### Try it:
Please count how many lines below contain the word "shows" and give nothing but that figure.

### Records for the task:
= Beginning of Section =
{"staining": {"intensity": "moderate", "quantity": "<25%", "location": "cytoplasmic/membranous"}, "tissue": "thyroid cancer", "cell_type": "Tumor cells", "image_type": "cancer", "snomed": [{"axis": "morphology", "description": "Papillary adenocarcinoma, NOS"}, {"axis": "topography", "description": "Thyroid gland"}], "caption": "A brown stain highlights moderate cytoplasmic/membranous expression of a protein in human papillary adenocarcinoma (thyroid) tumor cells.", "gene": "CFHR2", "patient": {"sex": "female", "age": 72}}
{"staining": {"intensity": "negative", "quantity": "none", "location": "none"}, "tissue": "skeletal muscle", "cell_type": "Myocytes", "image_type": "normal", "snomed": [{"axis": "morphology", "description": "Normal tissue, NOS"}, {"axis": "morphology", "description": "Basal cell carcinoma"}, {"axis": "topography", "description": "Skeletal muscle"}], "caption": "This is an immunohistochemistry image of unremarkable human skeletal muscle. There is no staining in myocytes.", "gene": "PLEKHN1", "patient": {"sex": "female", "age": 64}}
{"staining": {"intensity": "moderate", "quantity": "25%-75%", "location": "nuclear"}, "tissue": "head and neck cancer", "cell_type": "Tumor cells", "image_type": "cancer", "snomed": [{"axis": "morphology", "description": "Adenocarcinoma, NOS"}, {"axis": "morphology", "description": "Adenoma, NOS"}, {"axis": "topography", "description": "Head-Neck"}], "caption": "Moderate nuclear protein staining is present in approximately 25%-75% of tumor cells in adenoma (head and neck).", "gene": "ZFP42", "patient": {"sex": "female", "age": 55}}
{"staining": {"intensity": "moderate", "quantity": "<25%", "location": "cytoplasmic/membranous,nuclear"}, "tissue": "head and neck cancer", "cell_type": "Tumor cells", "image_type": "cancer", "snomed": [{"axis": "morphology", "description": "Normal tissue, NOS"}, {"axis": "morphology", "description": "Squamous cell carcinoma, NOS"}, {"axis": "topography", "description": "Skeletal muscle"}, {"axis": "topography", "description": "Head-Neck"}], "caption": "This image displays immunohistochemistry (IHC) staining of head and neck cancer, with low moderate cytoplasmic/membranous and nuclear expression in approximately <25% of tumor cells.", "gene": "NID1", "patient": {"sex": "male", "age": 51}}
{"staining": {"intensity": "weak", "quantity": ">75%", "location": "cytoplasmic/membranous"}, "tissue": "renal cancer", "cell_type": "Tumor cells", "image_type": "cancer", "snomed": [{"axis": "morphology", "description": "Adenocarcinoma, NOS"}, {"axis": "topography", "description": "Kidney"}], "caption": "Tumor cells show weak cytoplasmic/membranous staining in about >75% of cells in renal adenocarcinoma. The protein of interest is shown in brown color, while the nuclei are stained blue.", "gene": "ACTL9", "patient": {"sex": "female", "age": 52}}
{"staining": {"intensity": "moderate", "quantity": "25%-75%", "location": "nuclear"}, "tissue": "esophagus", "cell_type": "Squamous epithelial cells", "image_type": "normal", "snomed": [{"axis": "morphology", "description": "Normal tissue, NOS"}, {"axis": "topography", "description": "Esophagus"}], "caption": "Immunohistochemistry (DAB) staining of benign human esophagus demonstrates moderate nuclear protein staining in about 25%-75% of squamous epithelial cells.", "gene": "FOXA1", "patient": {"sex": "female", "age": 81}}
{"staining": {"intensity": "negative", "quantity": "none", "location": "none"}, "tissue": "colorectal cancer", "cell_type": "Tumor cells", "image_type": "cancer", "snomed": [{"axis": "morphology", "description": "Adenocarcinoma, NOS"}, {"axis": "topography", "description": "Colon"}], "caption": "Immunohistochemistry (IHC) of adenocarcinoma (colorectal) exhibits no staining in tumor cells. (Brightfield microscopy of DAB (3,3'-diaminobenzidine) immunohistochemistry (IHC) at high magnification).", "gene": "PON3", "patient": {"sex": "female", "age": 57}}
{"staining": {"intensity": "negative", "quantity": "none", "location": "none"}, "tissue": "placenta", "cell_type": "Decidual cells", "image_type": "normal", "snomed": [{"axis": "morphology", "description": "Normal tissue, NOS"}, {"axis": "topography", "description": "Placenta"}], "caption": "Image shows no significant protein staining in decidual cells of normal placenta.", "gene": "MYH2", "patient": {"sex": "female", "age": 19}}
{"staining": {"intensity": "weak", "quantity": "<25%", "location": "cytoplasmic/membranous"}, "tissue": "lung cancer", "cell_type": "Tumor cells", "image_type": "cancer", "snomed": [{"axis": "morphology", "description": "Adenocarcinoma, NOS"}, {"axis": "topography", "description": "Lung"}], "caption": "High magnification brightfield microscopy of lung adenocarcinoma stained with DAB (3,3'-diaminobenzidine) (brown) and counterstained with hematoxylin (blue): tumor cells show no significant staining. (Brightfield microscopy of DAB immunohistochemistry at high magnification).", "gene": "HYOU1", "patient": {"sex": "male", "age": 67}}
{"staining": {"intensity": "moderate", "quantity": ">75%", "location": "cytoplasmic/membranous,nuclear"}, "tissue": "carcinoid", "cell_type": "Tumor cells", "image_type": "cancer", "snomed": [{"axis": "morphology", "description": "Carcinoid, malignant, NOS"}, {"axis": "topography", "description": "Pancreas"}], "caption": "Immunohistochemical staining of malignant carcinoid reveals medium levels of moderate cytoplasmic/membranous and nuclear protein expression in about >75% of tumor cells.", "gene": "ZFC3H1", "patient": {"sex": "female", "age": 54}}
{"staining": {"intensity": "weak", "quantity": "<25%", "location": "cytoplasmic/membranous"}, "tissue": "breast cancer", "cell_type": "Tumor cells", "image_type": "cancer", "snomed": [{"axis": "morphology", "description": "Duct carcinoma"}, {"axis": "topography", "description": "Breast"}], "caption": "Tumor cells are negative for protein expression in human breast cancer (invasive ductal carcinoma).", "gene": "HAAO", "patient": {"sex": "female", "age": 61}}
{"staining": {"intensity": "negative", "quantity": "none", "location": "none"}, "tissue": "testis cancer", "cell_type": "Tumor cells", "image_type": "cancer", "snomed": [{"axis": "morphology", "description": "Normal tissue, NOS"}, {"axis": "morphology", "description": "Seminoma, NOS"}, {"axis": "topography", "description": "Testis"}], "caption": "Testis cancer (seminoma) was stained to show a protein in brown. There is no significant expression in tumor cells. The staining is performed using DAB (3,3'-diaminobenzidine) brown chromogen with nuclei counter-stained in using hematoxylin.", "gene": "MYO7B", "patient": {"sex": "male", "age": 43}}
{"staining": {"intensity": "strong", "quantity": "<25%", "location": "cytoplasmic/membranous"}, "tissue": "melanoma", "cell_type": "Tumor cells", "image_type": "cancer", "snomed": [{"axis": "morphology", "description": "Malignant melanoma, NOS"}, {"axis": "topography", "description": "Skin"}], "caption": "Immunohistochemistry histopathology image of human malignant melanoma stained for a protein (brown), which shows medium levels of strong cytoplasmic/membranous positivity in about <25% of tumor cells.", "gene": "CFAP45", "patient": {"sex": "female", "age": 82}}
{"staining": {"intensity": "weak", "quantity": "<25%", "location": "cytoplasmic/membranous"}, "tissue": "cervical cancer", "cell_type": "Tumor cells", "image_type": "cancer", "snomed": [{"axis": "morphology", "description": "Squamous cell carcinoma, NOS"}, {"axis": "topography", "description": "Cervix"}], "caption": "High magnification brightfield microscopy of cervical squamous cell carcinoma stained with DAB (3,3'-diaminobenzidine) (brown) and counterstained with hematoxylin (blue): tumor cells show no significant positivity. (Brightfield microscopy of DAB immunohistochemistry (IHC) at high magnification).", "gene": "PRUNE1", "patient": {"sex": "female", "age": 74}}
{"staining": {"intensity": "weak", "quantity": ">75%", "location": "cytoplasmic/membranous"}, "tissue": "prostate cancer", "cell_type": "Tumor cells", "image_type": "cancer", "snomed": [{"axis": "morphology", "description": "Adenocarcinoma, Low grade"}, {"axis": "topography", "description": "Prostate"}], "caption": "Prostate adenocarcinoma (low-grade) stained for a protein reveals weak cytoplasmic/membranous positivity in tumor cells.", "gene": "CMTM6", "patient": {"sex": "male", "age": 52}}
= End of Section =
### Result for this task:
2